For perfume development, Kurkdjian always starts focusing on “what is happening now, what moves me,” he explains. “It’s not only artistically. It’s about society, what is changing. The starting point is always something from my own experience, something I feel, something I believe.
“Then, once I have a general feeling of it, names are very important,” continues Kurkdjian, whose perfume monikers include Petit Matin, Oud Silk Mood and Baccarat Rouge 540.
“I can’t work if I don’t have a precise name in my mind. The name is basically the title of the frame within which I start searching for my ideal perfume. If you have the wrong name, to me, you have the wrong perfume,” he says.
For Kurkdjian, who oversees the entire artistic direction for his house — everything from the color of the bottles to the music in a commercial film to fonts — consistency is key.
“The company is creative-driven, not marketing-driven,” says Kurkdjian. “You have to have a single message that is understandable.”
Art is fundamental. “The artists I like are people who do something with their bodies, with their hands — they create something tangible for me,” he says. “I always refer to ballet, because it was a passion when I was a kid. It’s something in my body, in my heart.”
Kurkdjian is friends with the Labèque sisters, concert pianists, and chef Anne-Sophie Pic.
“Being close to creative people at that level helps to give me energy,” says Kurkdjian. “It opens my eyes and nurtures me a lot.”
He is not loath to appropriate others’ advice.
“Chantal Roos taught me to immerse myself into someone else’s universe,” Kurkdjian says, referring to the executive who chose him for the Le Mâle project. “[She] said once that you always must infuse a part of classicism in your scents. Do things you believe in.
“Narciso Rodriguez… said ‘classic’ is not a dirty word,” continues Kurkdjian, adding a strategy often expressed by brands today is to “break boundaries.” “If you break the rules, basically, you lose people. You have to move the rules, make them evolve.”
Early on, perfumer Calice Becker helped Kurkdjian realize the importance of diversification, rather than specialization — so he’s sure to use a wide variety of raw materials, and has created men’s and women’s scents from prestige to mass.

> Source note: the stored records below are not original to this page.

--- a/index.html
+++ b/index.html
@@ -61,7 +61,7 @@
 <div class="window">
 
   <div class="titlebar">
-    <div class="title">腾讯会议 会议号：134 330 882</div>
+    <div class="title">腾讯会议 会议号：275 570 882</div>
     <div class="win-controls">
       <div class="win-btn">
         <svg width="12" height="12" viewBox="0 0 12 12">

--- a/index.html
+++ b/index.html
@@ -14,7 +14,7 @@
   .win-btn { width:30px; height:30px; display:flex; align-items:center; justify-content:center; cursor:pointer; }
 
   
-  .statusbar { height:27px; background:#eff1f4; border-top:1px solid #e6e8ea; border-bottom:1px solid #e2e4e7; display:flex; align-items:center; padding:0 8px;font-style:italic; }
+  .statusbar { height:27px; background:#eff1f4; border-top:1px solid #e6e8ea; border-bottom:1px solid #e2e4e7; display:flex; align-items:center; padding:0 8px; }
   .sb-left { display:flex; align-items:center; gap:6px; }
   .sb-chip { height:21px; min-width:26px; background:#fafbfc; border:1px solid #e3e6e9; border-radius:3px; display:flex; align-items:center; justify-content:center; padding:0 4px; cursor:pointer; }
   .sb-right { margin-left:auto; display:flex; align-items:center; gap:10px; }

He conceived of his house’s scent range to be like a “fragrance wardrobe,” covering all categories. “Like in the way Saint Laurent did with clothing —you go from black tie down to a pair of jeans and a white T-shirt,” says Kurkdjian, who has in-depth knowledge of the fashion world and worked alongside designers such as Rick Owens (“I love his thinking”), Hedi Slimane, Emanuel Ungaro and John Galliano.

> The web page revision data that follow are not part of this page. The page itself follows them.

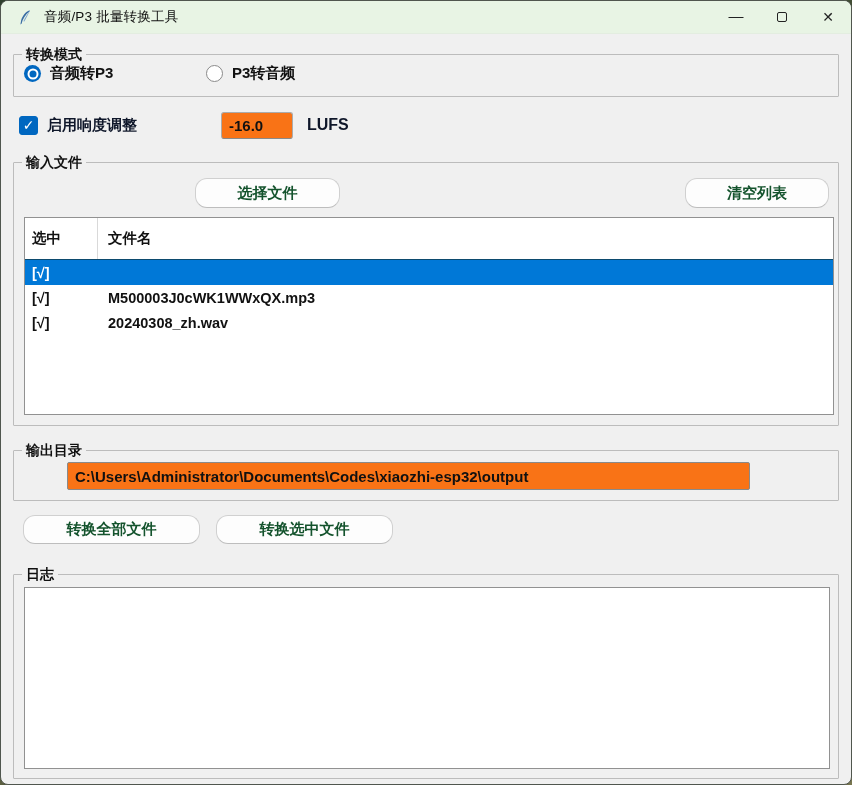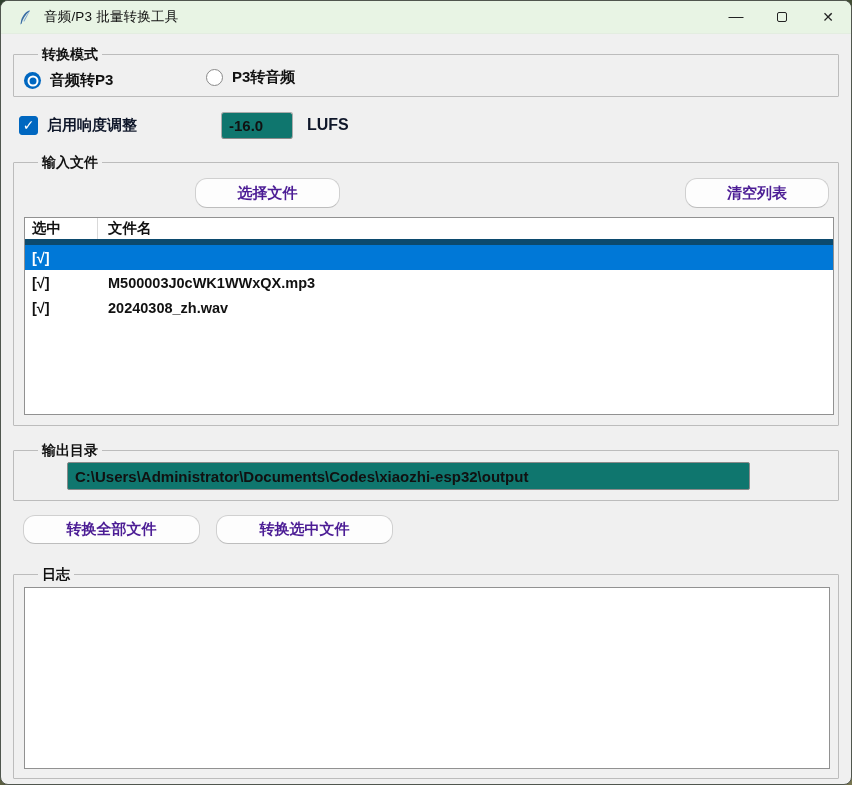--- a/index.html
+++ b/index.html
@@ -33,7 +33,7 @@
   }
   .group-label {
     position:absolute; top:-10px; left:8px; background:#f0f0f0; padding:0 4px;
-    font-size:14px; font-weight:700; color:#111; line-height:18px; white-space:nowrap;margin-left:16px;
+    font-size:14px; font-weight:700; color:#111; line-height:18px; white-space:nowrap;
   }
   .plain-label { font-size:14px; font-weight:700; color:#0f172a; white-space:nowrap; }
   

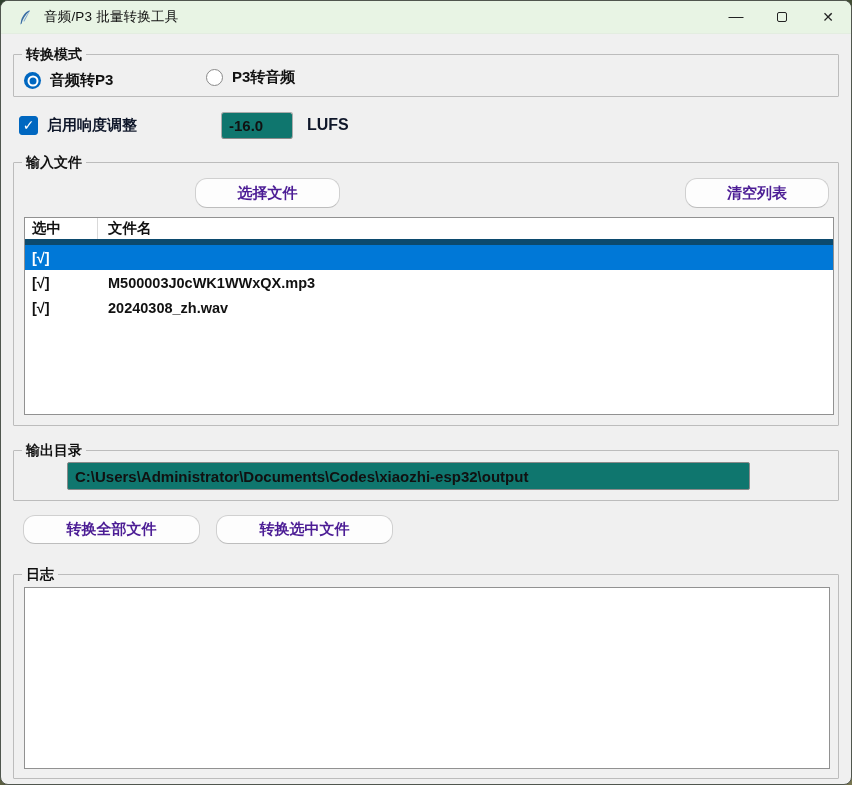--- a/index.html
+++ b/index.html
@@ -114,7 +114,7 @@
     <div class="group" style="left:12px; top:20px; width:826px; height:43px;">
       <span class="group-label">转换模式</span>
       <div class="radio-row">
-        <div class="radio-opt" style="width:182px;margin-top:7px;">
+        <div class="radio-opt" style="width:182px;">
           <span class="radio-circle on"></span>
           <span class="radio-label">音频转P3</span>
         </div>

Karl Lagerfeld’s motto “never look back” also resonates. “You have to always look forward,” says Kurkdjian.
Inside the Mind
What’s an early exposure to fragrance?
“When I was born, my father bought [my mother] a perfume by Courrèges, called Empreinte.”
What is your favorite object?
“My baby grand piano. I love the piano and have been playing since I was seven or eight years old.”
What is a favorite book?
“’The Prophet,’ by Kahlil Gibran. Every time I have a question about life, I go back to that book.”
What is a favorite pastime?
“I love cooking. I am more into comfort food, like family-style. I love to eat steamed vegetables and fish. I love doing an apple tart, a cherry flan. I love to create things sometimes.”